Uzun yıllardır ekonomideki tehlikeleri, siyasi krizleri ve önümüzdeki büyük sorunları dile getirenler olsa da, son iki gündür yaşanan gelişmeler dikkatleri iş dünyasına çevirdi. Daha önce sessiz kalan, hatta iktidarın politikalarını alkışlayan patronlar âleminin artık canı yanmaya başladı. Ferit, bu yayında acı gerçekleri konuşacaklarını, zira işlerinin izleyicileri önlerindeki tehlikeler konusunda uyarmak olduğunu belirtti. Ancak bu kez, uyarılar sadece ekonomi çevrelerinden gelmekle kalmadı; Adnan Polat ve özellikle Abdullah Kıyılı başta olmak üzere birçok önde gelen iş insanının tehlikeli açıklamaları Türkiye ekonomisinin geleceğine dair büyük bir endişeyi gözler önüne serdi. Yıllardır dile getirilen alarm zilleri çalarken, iş dünyasının bu çıkışları, durumu daha da çarpıcı bir şekilde ele almayı zorunlu kıldı. Ferit, yayın sırasında, bazı izleyicilerin kendilerini "felaket tellalı" olarak görmelerinden yakındıklarını, ancak asıl görevlerinin gerçekleri aktarmak olduğunu vurguladı. Peki, bu kritik açıklamalar ne anlama geliyor ve iş dünyasının dile getirdiği "felaket"in somut göstergeleri neler?

Kıyılı'dan Gelen O Tüyler Ürperten Tarih ve Bütçe Açığının Dehşeti

Patronlar âlemindeki bu hareketliliğin fitilini ateşleyen, Abdullah Kıyılı’nın Türkiye ekonomisine dair yaptığı sert ve çok tehlikeli açıklamalar oldu. Kıyılı, ülkeyi çok büyük bir felaketin beklediğini açıkça dile getirdi ve bu felaketin somut bir zaman dilimini işaret etti: "5 ay sonra çanlar çalmaya başlayacak" dedi. Ardından, "Devletin kapısına gidiyoruz, söylüyoruz, devlet durumu kabul ediyor ama kimse çare bulmuyor" diyerek, sorunun farkında olunduğunu ancak çözüm iradesinin bulunmadığını belirtti. Kıyılı, aynı zamanda gıda, sebze, giyim fiyatlarının ve kiraların korkunç vaziyette olduğunu, insanların bu duruma dayanamayacağını söyledi ve 60 yıllık ticari hayatında böyle bir süreç görmediğini itiraf etti. Rubil Gökdemir, iş dünyasının aslında bu işlerden en son şikayet etmesi gerekenler arasında olduğunu, çünkü kimsenin hatırına gerçekliği saklayamayacaklarını, eleştirel bir şekilde ifade etti. Ferit ise, Kıyılı'nın bu uyarılardan önce, yani 2021'den sonraki uyarıların yapıldığı dönemlerde, AKP ile birlikte Türkiye'nin 50 yıl ileri gittiğini söylediğini, dolayısıyla şimdi canları yandığı için konuştuklarını dile getirdi.

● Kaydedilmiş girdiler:
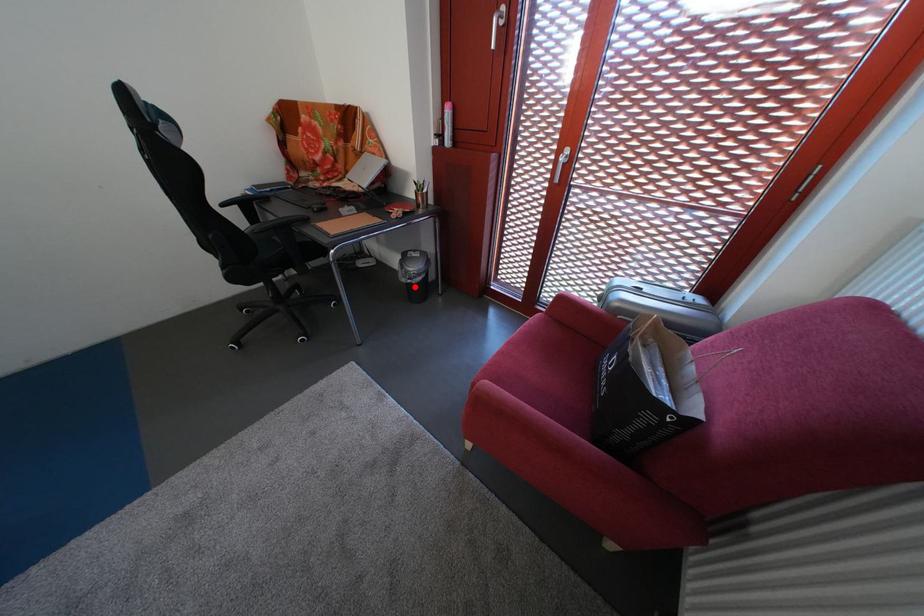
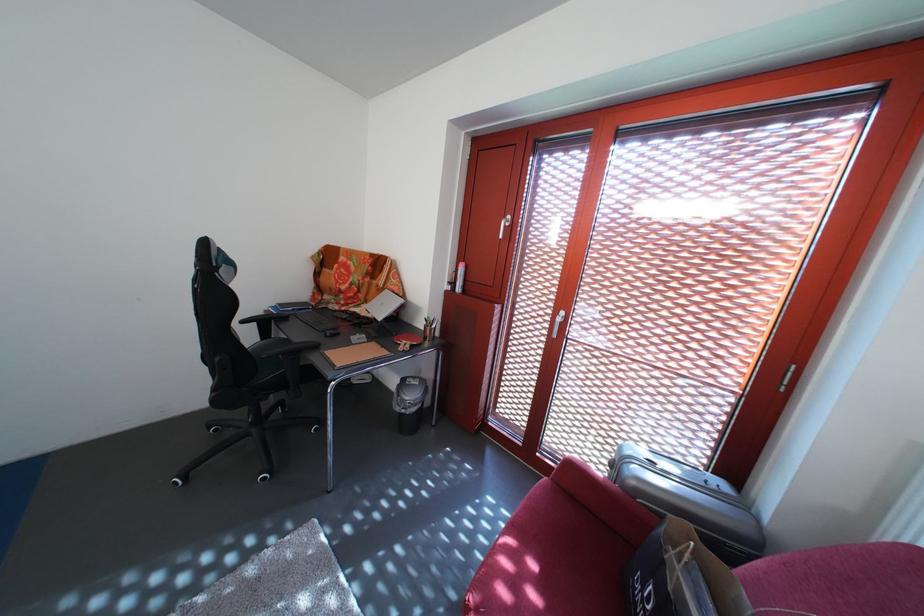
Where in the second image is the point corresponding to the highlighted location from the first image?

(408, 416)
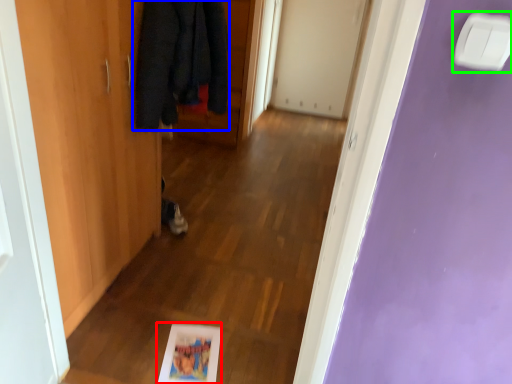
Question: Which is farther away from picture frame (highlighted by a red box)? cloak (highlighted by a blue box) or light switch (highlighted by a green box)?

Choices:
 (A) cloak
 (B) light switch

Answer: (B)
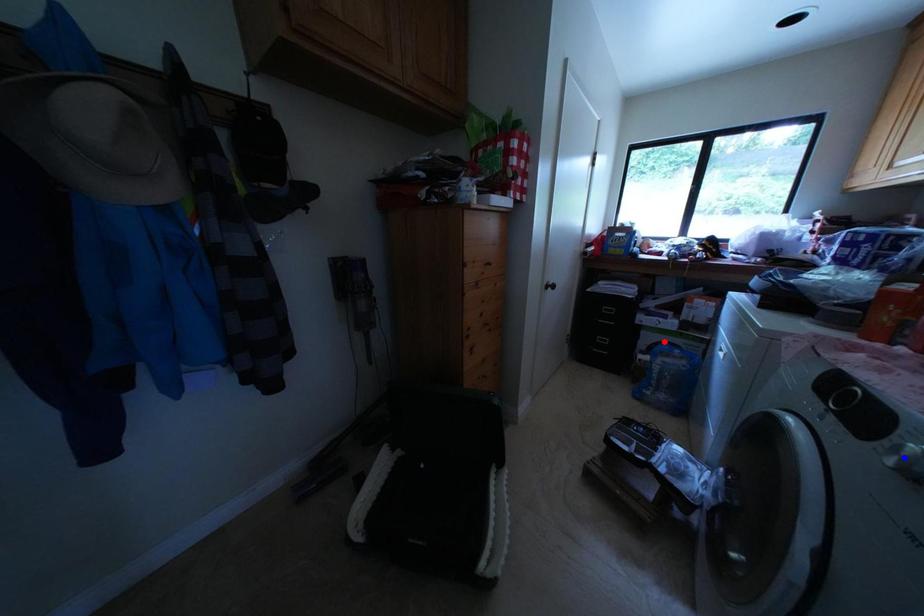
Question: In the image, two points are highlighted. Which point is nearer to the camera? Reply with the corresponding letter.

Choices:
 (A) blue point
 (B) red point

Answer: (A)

---

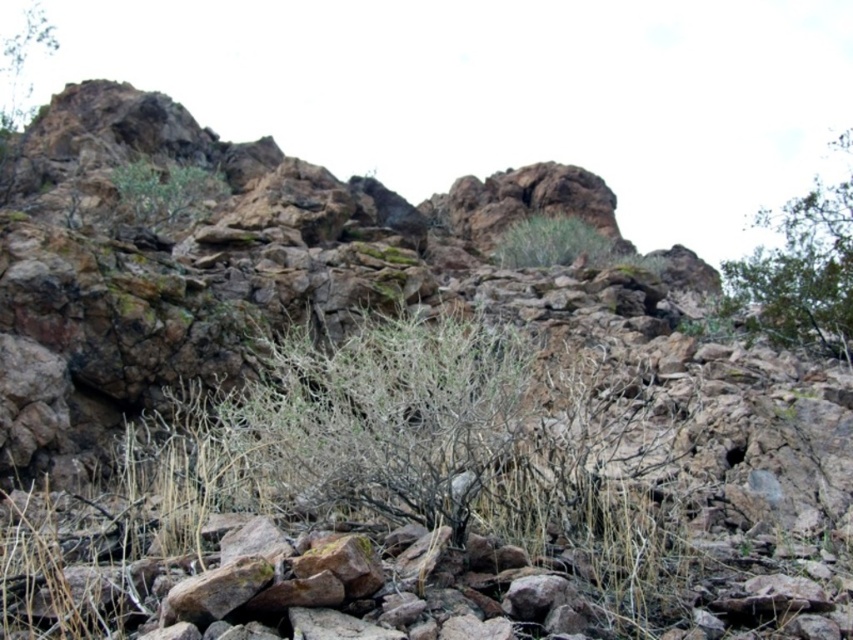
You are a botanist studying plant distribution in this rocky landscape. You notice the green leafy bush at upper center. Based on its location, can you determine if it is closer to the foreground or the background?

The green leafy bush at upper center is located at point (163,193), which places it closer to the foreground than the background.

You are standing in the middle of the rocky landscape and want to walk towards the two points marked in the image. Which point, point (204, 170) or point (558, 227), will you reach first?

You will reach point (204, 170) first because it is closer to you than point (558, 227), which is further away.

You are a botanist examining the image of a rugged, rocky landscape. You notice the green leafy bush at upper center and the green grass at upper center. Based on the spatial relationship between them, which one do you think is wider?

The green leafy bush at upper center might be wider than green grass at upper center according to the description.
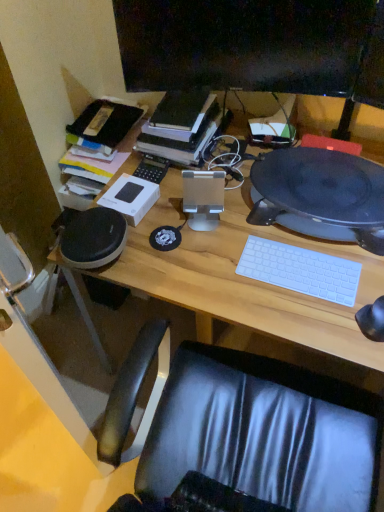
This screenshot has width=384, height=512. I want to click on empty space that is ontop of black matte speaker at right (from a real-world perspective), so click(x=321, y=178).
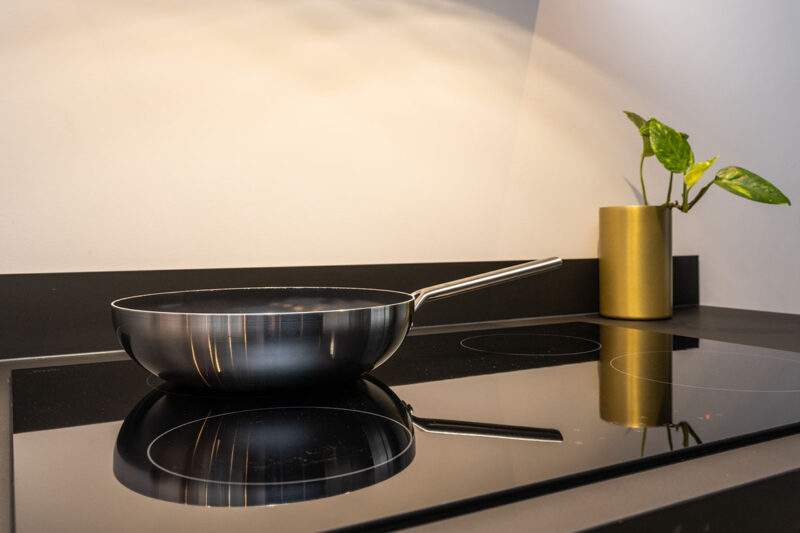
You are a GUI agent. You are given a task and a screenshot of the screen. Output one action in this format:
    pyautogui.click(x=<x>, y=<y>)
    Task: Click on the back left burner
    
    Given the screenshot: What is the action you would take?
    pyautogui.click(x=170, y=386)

* * *

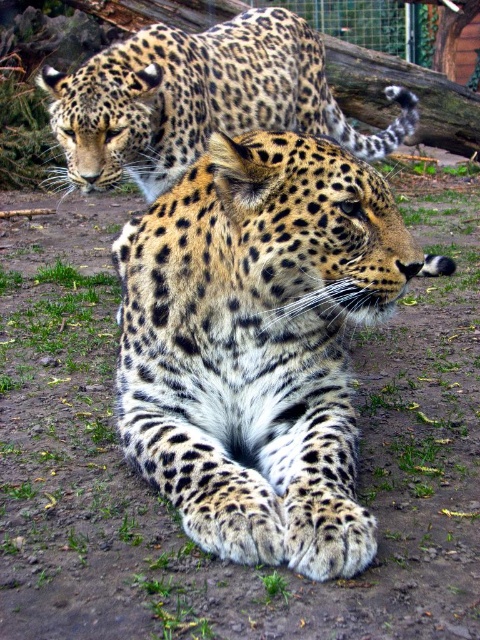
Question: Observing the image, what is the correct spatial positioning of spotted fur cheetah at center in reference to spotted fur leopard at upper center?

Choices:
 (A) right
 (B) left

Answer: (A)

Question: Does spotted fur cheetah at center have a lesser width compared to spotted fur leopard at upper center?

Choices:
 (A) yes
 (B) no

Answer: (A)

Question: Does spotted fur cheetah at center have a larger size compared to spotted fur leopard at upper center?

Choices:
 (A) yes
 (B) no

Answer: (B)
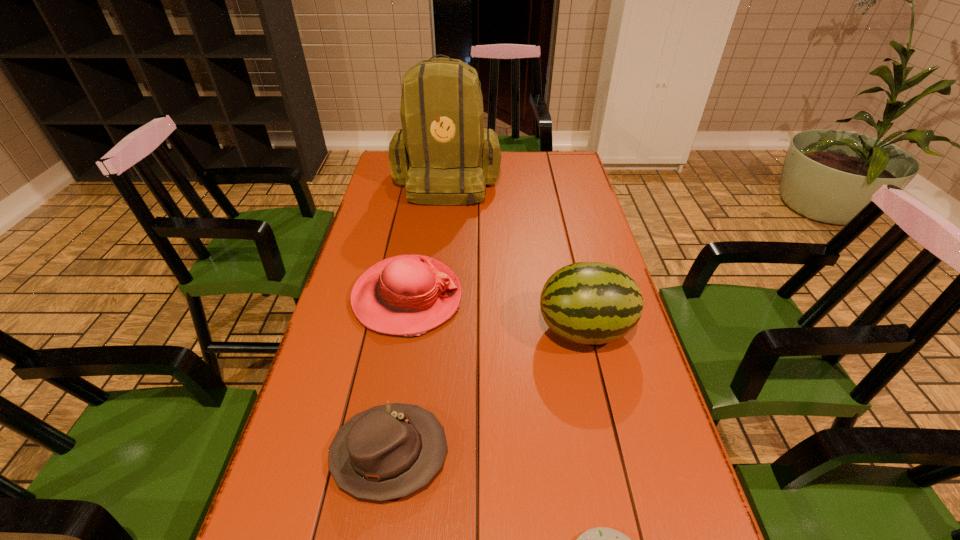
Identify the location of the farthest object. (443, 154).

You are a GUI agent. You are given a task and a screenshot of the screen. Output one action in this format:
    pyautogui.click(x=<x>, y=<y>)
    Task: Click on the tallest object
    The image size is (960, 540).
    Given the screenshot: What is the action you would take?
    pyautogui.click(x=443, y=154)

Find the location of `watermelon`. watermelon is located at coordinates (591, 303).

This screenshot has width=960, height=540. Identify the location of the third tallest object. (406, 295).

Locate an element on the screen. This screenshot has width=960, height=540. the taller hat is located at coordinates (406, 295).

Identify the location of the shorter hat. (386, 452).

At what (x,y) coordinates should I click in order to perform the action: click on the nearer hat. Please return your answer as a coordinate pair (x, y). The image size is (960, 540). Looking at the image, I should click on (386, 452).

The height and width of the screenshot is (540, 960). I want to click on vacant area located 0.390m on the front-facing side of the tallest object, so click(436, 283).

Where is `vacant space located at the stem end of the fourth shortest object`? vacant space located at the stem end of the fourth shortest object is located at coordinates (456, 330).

● Görev tanımı:
1. Listede "Where in the" ifadesini içeren satırdan "(B) red point" ifadesini içeren satıra kadar, iki uç satır da dahil olmak üzere, satırları birebir aktar. Resimleri yanıta katma.
2. İş dünyasının Türkiye ekonomisine dair uyarılarını konu alan metni, son cümlesinin ardından devralıp sürdür.

● Yanıt bölümü:
1.
Where in the second image is the point corresponding to the highlighted location from the first image?

(408, 416)
Question: Which is farther away from picture frame (highlighted by a red box)? cloak (highlighted by a blue box) or light switch (highlighted by a green box)?

Choices:
 (A) cloak
 (B) light switch

Answer: (B)
Question: In the image, two points are highlighted. Which point is nearer to the camera? Reply with the corresponding letter.

Choices:
 (A) blue point
 (B) red point

2.
Bu feryat figanların ekonomik dayanakları, resmi rakamlarla da destekleniyor. Rubil Gökdemir ve Ferit'in altını çizdiği gibi, bugün açıklanan Eylül ayı bütçe açığı rakamları rekor düzeyde. Sadece Eylül ayında bütçe, tam 309,6 milyar TL açık verdi. Bu açığın en çarpıcı yanı ise faiz harcamalarına giden paranın büyüklüğü: Faiz için ayrılan miktar 236,6 milyar TL olarak gerçekleşti. Bu, ödenen vergilerin büyük bir kısmının faize çalıştığının açık bir göstergesi. Yılbaşından bu yana toplam açık ise 1.6 trilyon liraya ulaştı. Ferit, bu vergi gelirlerine rağmen harcamaların hunharca devam etmesine tepki gösterdi ve ülkenin yüksek faiz ödeyen bir numaralı ülke haline geldiğini söyledi. Rubil Gökdemir, AK Parti hükümetlerinin maliye politikalarının geçmişte övüldüğü dönemlerde faiz ödemelerinin bütçedeki payının %6-7 civarında iken, şimdi %15'e çıktığını belirtti.

Enflasyon, Faiz Beklentileri ve Borsadaki Sessiz Çöküş

Ekonominin rasyonel zemine dönme iddiasıyla yola çıkan yönetimin 32 ay sonra geldiği nokta da patronların alarm zillerini haklı çıkarıyor. Rubil Gökdemir, aylık enflasyon rakamlarına dikkat çekiyor: Ağustos'ta %2,08 olan enflasyon, Eylül'de %3,23'e yükseldi ve tahminler Ekim ayında bu oranın %3 ile %3,17 arasında geleceğini gösteriyor. Yıllık bazda enflasyon tekrar %33'ün üzerine çıkmış durumda. Rubil Gökdemir, yıl sonu enflasyonunun %31,8'in altına inmesinin mucize olduğunu öngörürken, faizin de %37 civarından aşağı inmesinin imkansız göründüğünü ifade etti.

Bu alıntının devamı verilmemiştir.